YouTube’s Legacy: The Rise of the Consumer Creator

Last week marked the 10-year anniversary of the first video uploaded to YouTube

Whether that feels like just yesterday or forever, and honestly it feels like both, it’s hard to imagine a world without YouTube and its stars. YouTube has risen from its humble beginnings to a business so big that it's as much a household word as any brand that has been around for generations. One billion unique monthly users? Yes. Six billion hours of video watched each month? Yes. Over 100 hours worth of video uploaded each minute. Yes. All, yes. 

Dominance in every way of the online video space is even a huge understatement. YouTube hasn’t only drawn massive audiences, it has become an arena for creating stars that often dwarf those being produced by Hollywood. Michelle Phan was one of the earliest YouTube adopters to find fame on the platform. Over the past seven years, she has uploaded more than 300 beauty tutorials and her more than six million subscribers and almost one billion video views have made her a star in every sense of the word. Most interesting thing about her? She put herself out there and the people made her a star. No middleman required.

Interesting parallel to this success story is the fact that we launched one of the first large-scale consumer User Generated Content (UGC) campaigns with Doritos Crash the Super Bowl in 2007. The creative brief was simple: create a 30-second ad celebrating your love for Doritos for a chance to have it air during the Super Bowl. Pretty much in the spirit of all things YouTube.

And the people liked it. Nine years later, that consumer love has generated:

  • 32,000+ Doritos ads created by consumers
  • A 6-month engagement program with consumers every year (submission phase, finalist phase, voting phase, reveal on Super Bowl)
  • $6MM+ in grand prize money awarded
  • Last year, the winning consumer won $1MM and a job on the set of Avengers
  • Submissions from 31 countries
  • #1 ad in USA Today Ad Meter three times
  • Top 5 ad all 9 Years per USA Today Ad Meter
New creators, new opportunities. Awarding this year's Crash The Super Bowl winner.

New creators, new opportunities. Awarding this year's Crash The Super Bowl winner.

You could say our Doritos consumers seized the moment and have given Madison Ave a run for its money.  The dawn of YouTube and Doritos Crash the Super Bowl fundamentally altered the creators and consumer equation, with technology being the great equalizer. Every person with a smartphone is a potential creator. 

The old “one percent rule” assumed that only one percent of an online audience creates content, while an additional 9 percent modify or edit the content, and the remaining 90 percent consume it. It’s called an old rule for a reason: we’ve been in the midst of a major paradigm shift. The internet is becoming more participatory, thanks to the development of democratizing tools; and this has paved the way for a lot more than one percent to be curators and creators.

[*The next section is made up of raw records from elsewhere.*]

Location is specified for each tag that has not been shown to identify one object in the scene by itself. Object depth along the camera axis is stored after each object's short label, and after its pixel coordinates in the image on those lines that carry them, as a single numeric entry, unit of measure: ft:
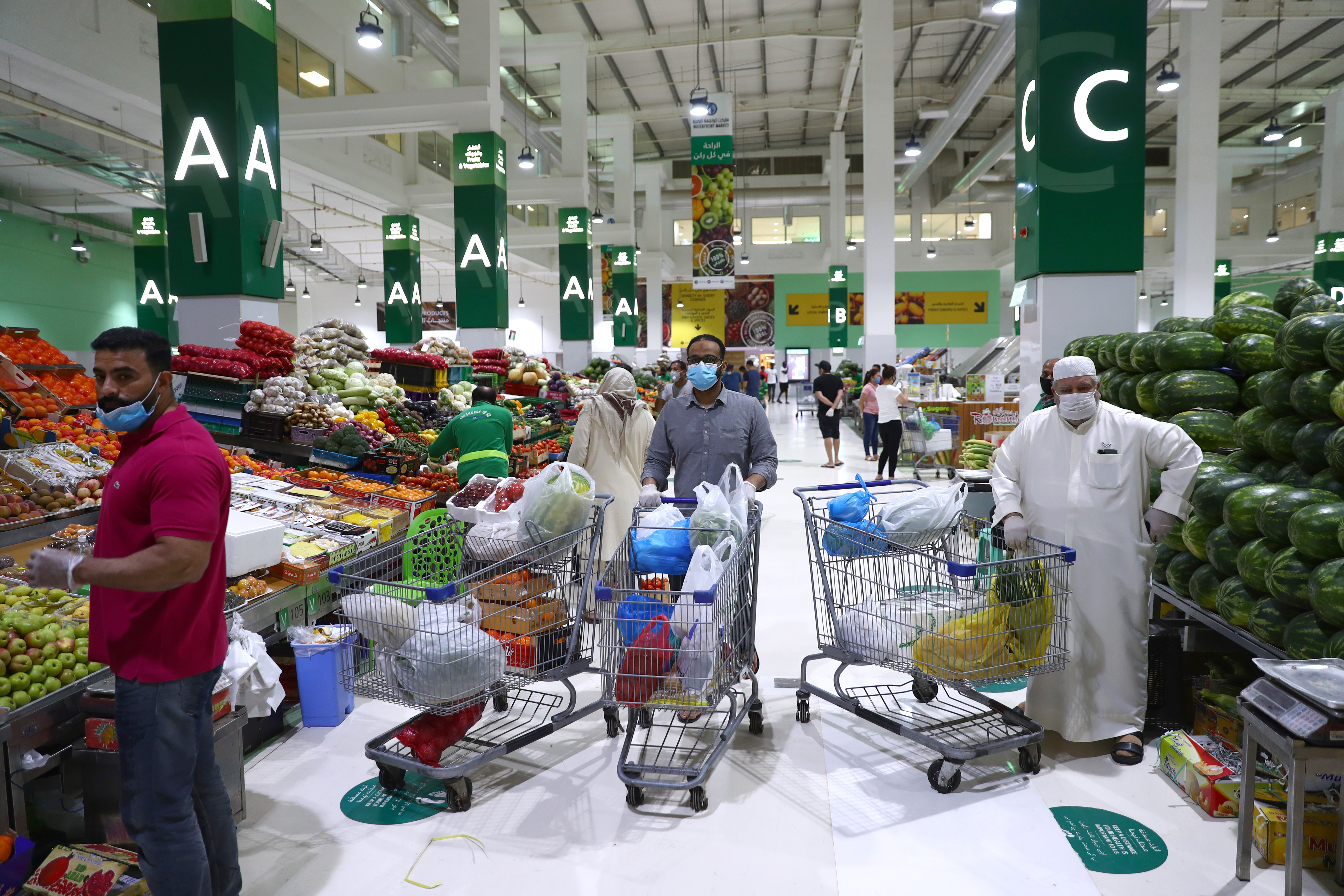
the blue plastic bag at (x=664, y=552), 10.70
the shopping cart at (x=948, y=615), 10.16
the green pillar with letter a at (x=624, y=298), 68.64
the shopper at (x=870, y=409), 40.01
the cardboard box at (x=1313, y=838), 8.77
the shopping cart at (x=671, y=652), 9.59
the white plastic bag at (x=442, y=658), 9.57
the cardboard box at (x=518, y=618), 10.35
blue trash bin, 12.61
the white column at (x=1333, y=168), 53.98
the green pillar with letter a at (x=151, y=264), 56.80
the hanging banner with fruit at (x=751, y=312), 108.06
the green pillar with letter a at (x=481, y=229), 40.16
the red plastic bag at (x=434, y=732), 10.41
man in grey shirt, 13.47
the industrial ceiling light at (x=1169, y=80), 42.63
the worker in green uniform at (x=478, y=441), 15.96
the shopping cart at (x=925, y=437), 36.70
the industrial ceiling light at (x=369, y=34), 31.96
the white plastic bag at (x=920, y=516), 10.91
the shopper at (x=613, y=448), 16.44
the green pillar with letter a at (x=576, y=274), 57.26
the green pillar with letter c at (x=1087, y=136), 18.07
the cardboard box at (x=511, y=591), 10.44
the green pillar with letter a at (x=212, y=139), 21.99
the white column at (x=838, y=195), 78.07
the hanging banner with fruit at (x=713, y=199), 47.80
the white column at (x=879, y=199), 46.03
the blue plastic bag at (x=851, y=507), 11.16
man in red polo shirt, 6.80
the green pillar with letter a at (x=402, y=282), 53.52
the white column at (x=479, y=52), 38.86
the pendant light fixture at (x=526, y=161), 48.65
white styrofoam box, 11.57
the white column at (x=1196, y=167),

Ten years ago, creating a webseries that would get millions of viewers without a significant investment was virtually Impossible. You would need to build a site, configure video players, host and serve content, then begin to work on cultivating an audience. Today, a little desire and a smartphone is all one needs to become a content creator. YouTube (and likely many more to come after it) has eliminated the barriers that used to come between creative inspiration, content and distribution.  

As someone who has seen firsthand what eliminating those barriers can accomplish, I actively support it as a marketer; however, more importantly, I am truly inspired and excited by it as a consumer.